==== TEXT ====

Der erste Eintrag in der MSDN wäre genau das was Du suchst. 

*Beispiele*
Bei den meisten Klassen und Methoden finden sich auch immer wieder ausführliche Code-Beispiele. Diese können zwar in vielen Fällen nicht 1:1 kopiert werden, was aber nicht tragisch ist. Diese sollen lediglich zeigen, wie es funktioniert.

*Informationen auf der Seite*
Wenn Ihr Euch eine entsprechende MSDN-Seite genauer anseht, findet Ihr ganz unten auch immer eine kleine Linksammlung. Hier wird auf den entsprechenden Namespace verwiesen, auf die wichtigsten Methoden und auf weiterführende Informationen. Es lohnt sich also wirklich diesen Links zu folgen und sich einzulesen.

*Wichtig*
Ich möchte hier nochmals betonen, dass das MSDN sicherlich die wichtigste Anlaufstelle für .NET-Entwickler sein sollte, da sehr viele Informationen geboten werden und diese auch meist ausreichen. Durch diese Informationen kann dann auch gezielt im Internet gesucht bzw. gefragt werden.

Ich hoffe, dass Euch diese Post ein wenig weiterhilft.


----------



## Alexander Schuc (2. Mai 2004)

*Google und die MSDN*
Solltet ihr zu den Personen gehören die Google als Startseite haben (wie ich z.b.) und ihr schnell was in der MSDN finden wollen nutzt gleich google.
Die Suche hacn Klassen und deren Methoden geht recht einfach.



> HttpWebRequest site:msdn.microsoft.com



Dies Suchquery liefert euch als erstes Ergebnis die Seite zur Klasse HttpWebRequest in der MSDN, gefolgt von den einzelnen Members. Dies funktioniert mit allen anderne Klassen und Methoden. Nur passt auf, das die Ergebnisse nicht nach longhorn.msdn.microsoft.com linken.


----------



## goela (6. September 2004)

Sorry für die Kritik - aber ist einfach Fact! Die MSDN wird von Ausgabe zu Ausgabe schlechter! Ich weiss wovon ich spreche! Habe schliesslich mit Visual C++ 1.0 begonnen und bin nun bei Visual Studio 2003 angelangt!

Die MSDN verwende ich eigenlich fast gar nicht mehr! Suche meine Antworten ausschliesslich nur noch über Google!
Oftmals gelange ich zwar auf die Microsoft Homepage (also MSDN). Der Umweg über Google finde ich trotzdem schneller!


----------



## Alexander Schuc (7. September 2004)

Bei vielen der Probleme hier können durch ein einfaches blicken in die MSDN, beziehungsweise in den Dokumentationsbrowser, gelöst werden.
Alle Methoden und Eigenschaften der Klassen sind angeführt, und beschrieben wozu sie dienen.

Was sind denn deine Kritikpunkte an der MSDN? Kannte sie früher nicht, verwende sie erst seit relativ kurzer Zeit, verglichen mit dir.

====

**DEINE AUFGABE**
Mit welcher Version von Visual C++ hat goela laut dem Text angefangen?

==== VORLIEGENDE AUFLISTUNG ====

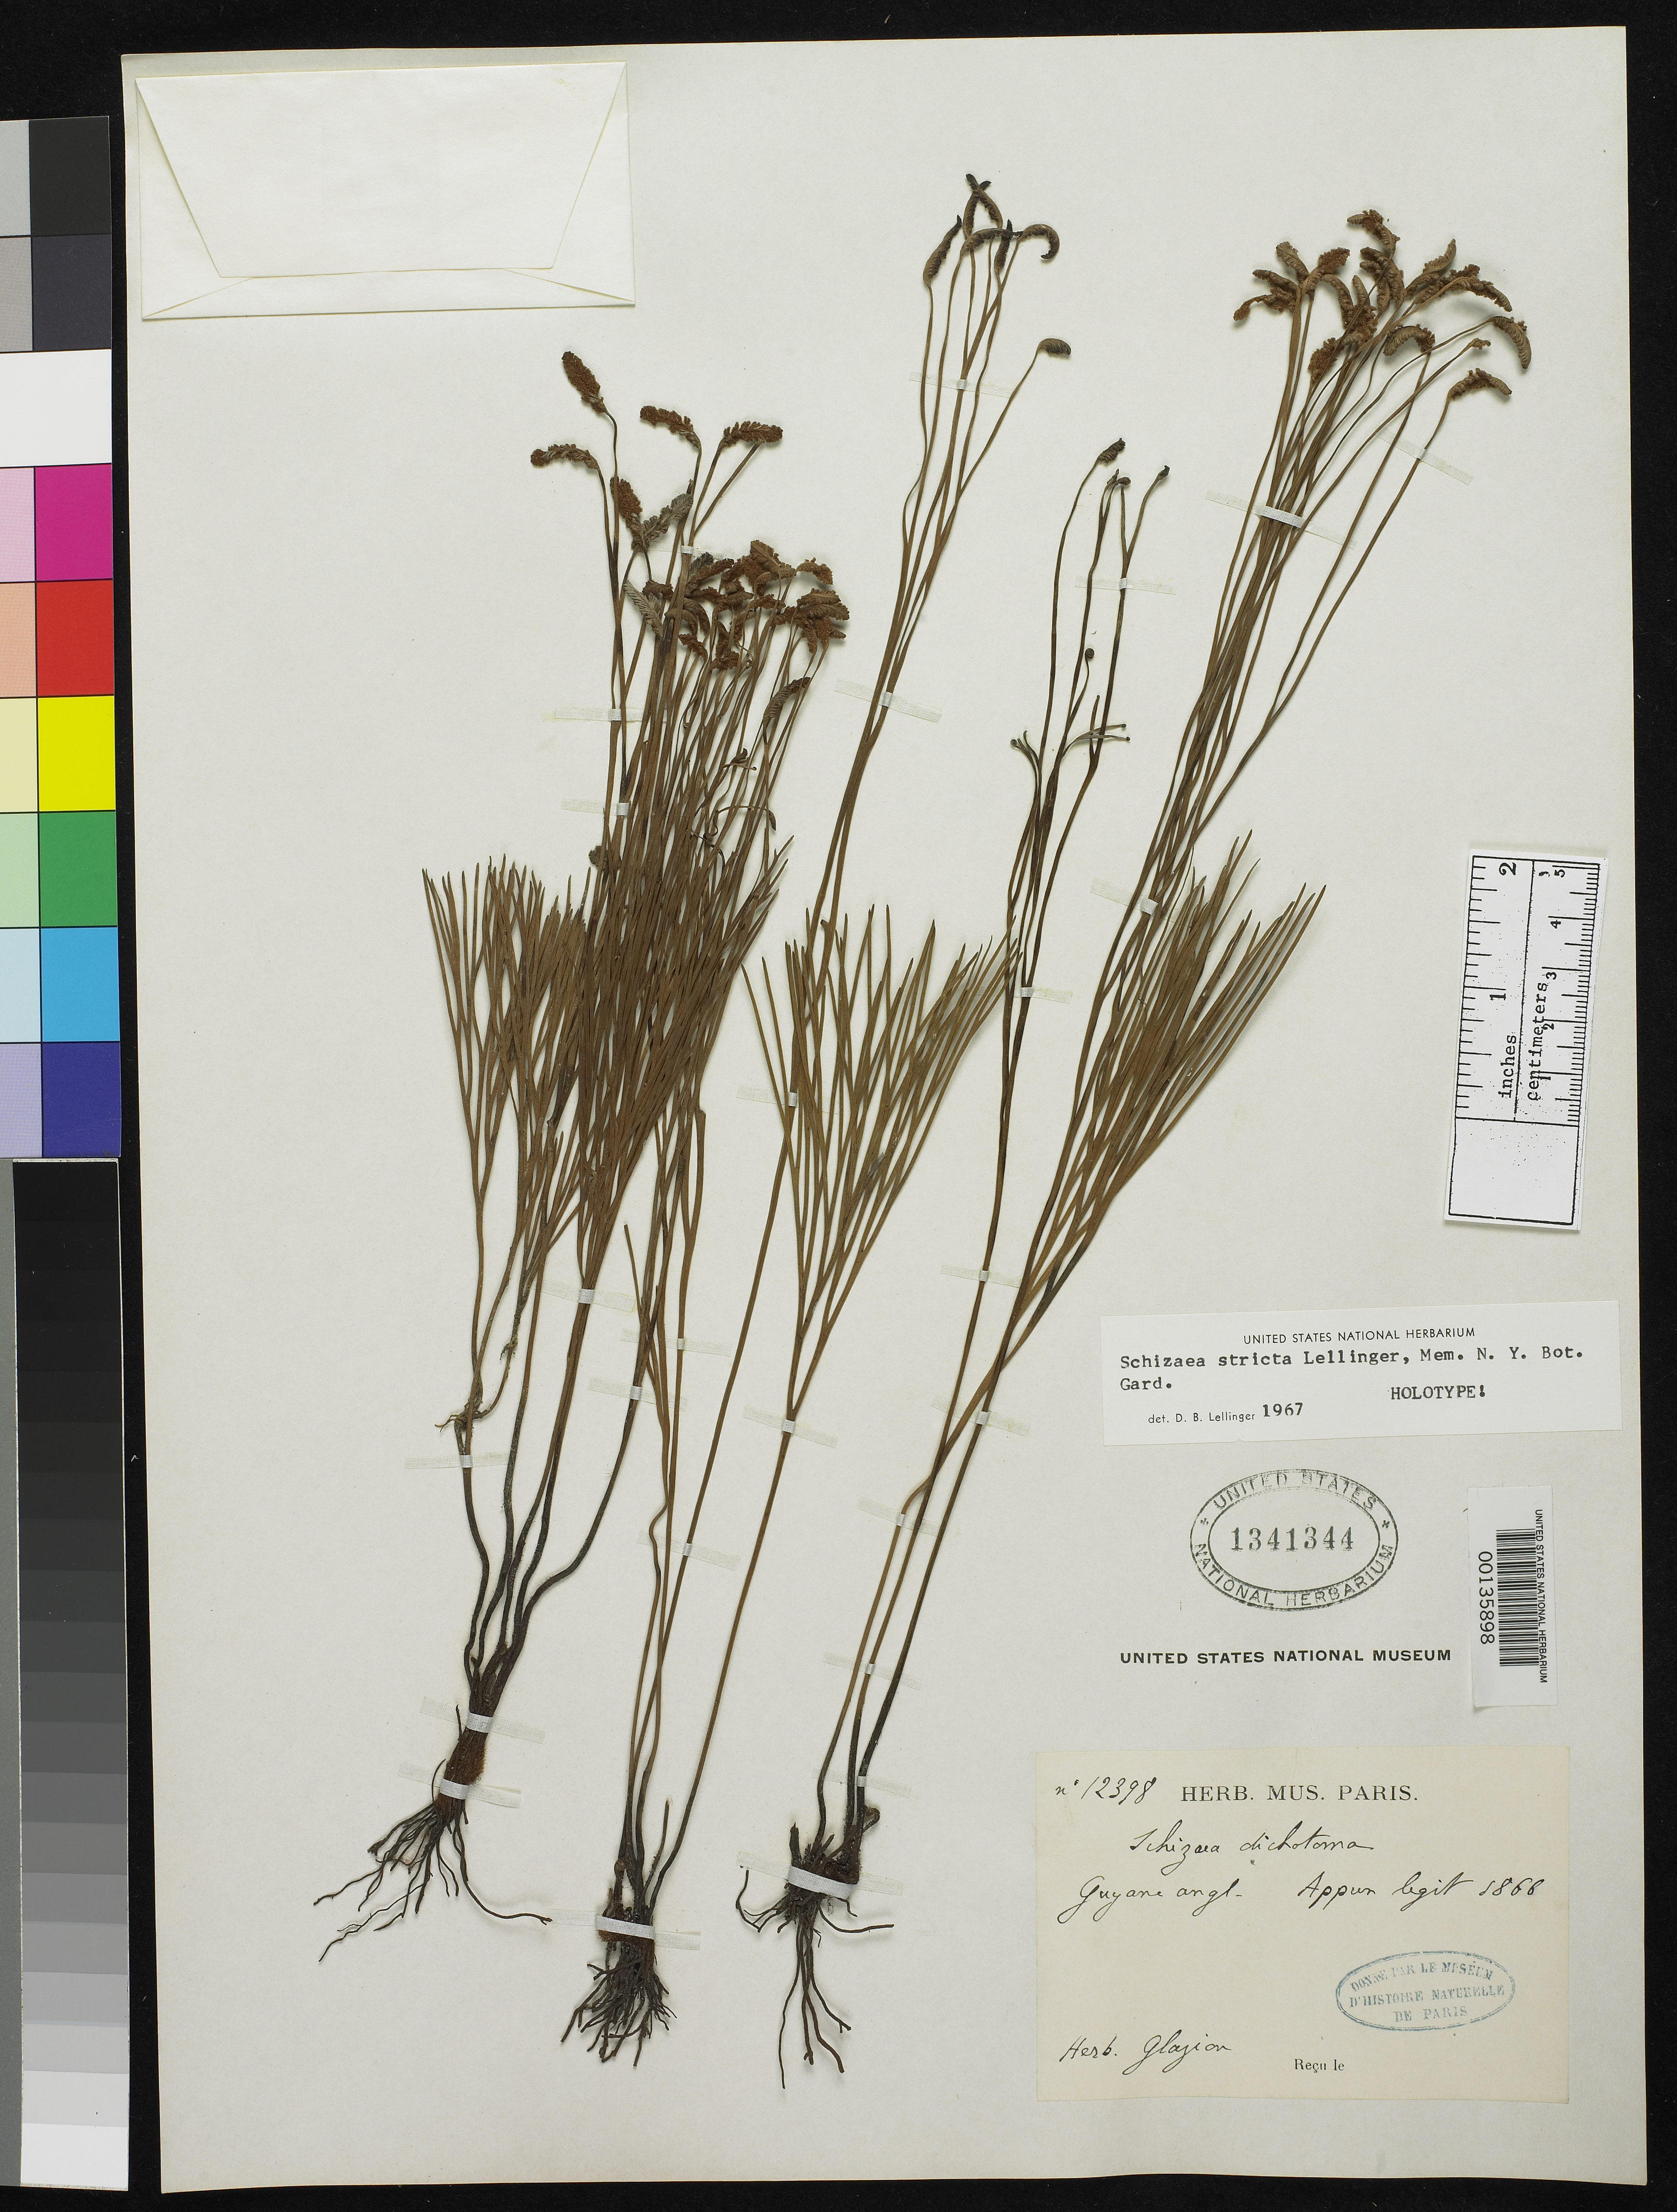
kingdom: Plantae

====
==== VORLIEGENDE AUFLISTUNG ====

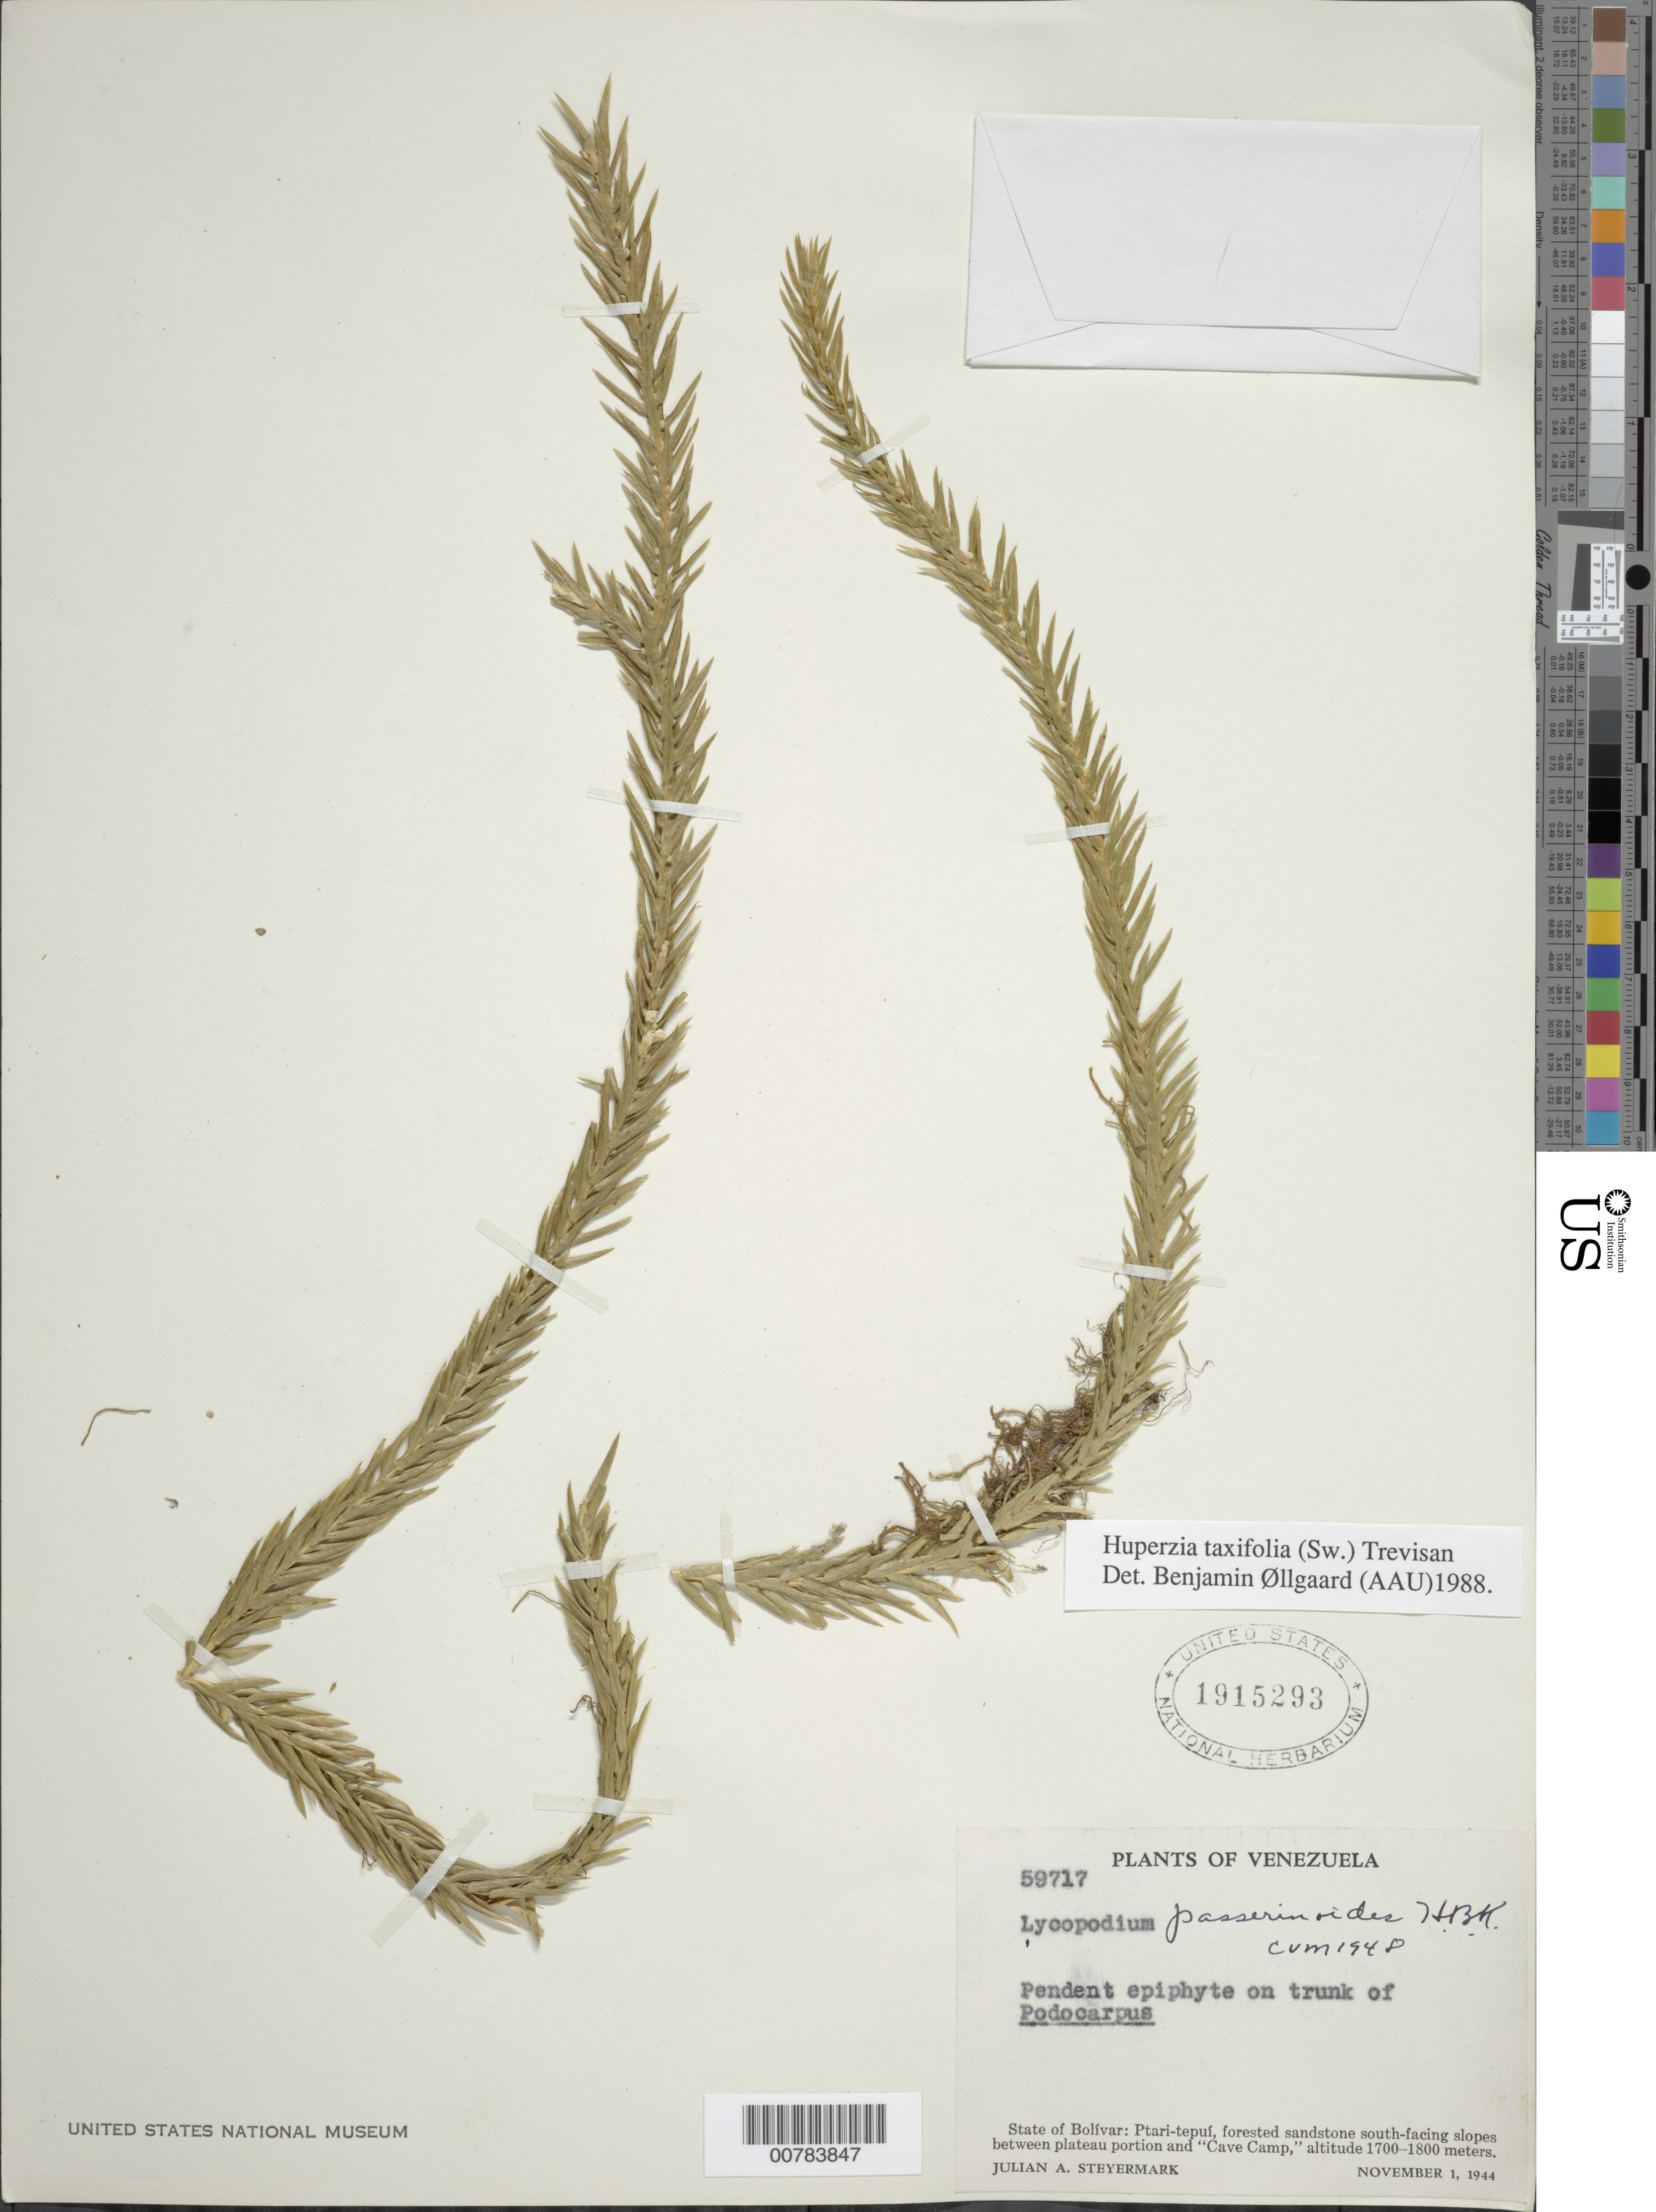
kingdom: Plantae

====

**ANTWORT**
Mit Visual C++ 1.0.